Filling our long-term, or explicit, memory consists of making new connections, as compared to the the implicit memory, which does not require conscious recollection. The implicit memory holds procedures and habits, like driving a car, which requires little contemplation once we've gotten the hang of it.

Speaking of habits, absorption of information in today's culture has been called "power-skimming." As you can imagine, this is not optimal for getting new information into long-term memory, where we can muse upon its meaning. We're literally skimming the surface.

By power skimming, we do not allow time for the crisscross of connections that promote joyful revelations and intuitive understanding. When was the last time you made a completely new connection to something, as opposed to following someone's suggested link in an internet article?

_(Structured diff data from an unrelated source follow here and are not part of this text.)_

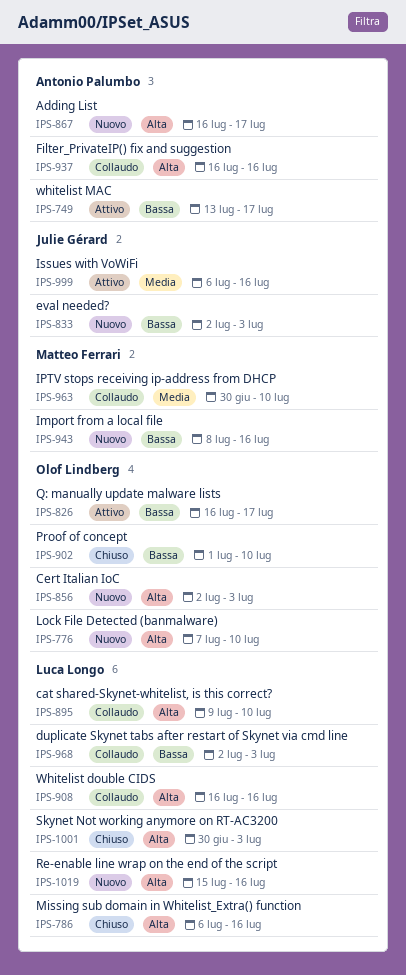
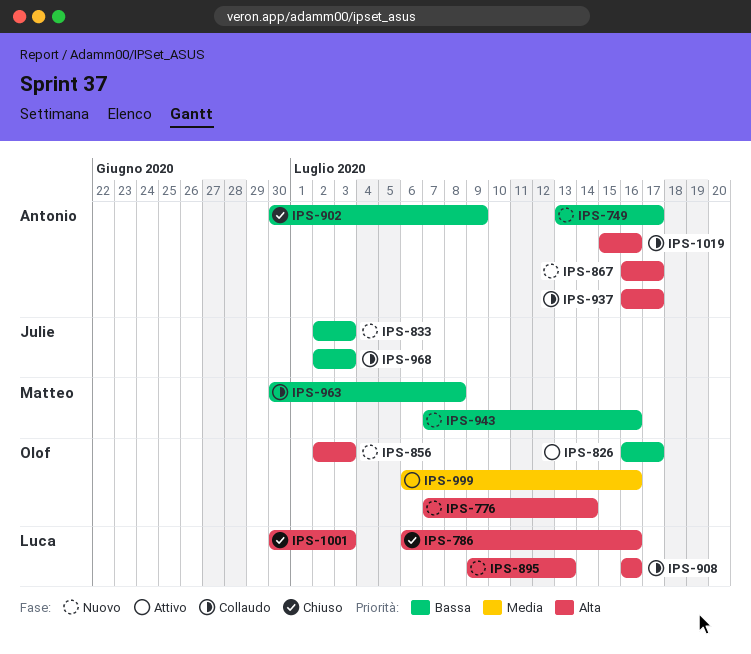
IPS-749, status: Attivo -> Nuovo
IPS-776, due: Jul 10 -> Jul 14
IPS-895, status: Collaudo -> Nuovo
IPS-895, due: Jul 10 -> Jul 13
IPS-902, owner: Olof Lindberg -> Antonio Palumbo
IPS-902, start: Jul 1 -> Jun 30
IPS-902, due: Jul 10 -> Jul 9
IPS-937, due: Jul 16 -> Jul 17
IPS-943, start: Jul 8 -> Jul 7
IPS-963, priority: Media -> Bassa
IPS-963, due: Jul 10 -> Jul 8
IPS-968, owner: Luca Longo -> Julie Gérard
IPS-999, owner: Julie Gérard -> Olof Lindberg
IPS-1019, status: Nuovo -> Collaudo
IPS-1019, owner: Luca Longo -> Antonio Palumbo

Novel discoveries keep us young

The Feldenkrais Method is as opposed to power skimming as you can get. Based on awareness of sensory feedback, Feldenkrais leads us away from the mechanical process of driving a car and towards new neural connections. Starting from the hum-drum of daily habits and moving toward that joyful sense of revelation when we make a novel discovery, Feldenkrais helps us realize that the arm is, in fact, related to the middle of the spine, and the hip joint affects the upper ribs, and the ankle movement improves the low back.

These revelations keep our minds and bodies young as we continually grow new connections. The sea slug had it right: Kandel observed that one of its neurons had 1,300 synapses. Of those 1,300 synapses, 40% were busy. The rest were resting. However, after the slug learned something in its long-term memory, 1,400 new synapses grew on that neuron, bringing the total to 2,700. And now 60% of them were busy!

Personally, I stand in support of the sea slug, the anti-skimmer, the deep thinker.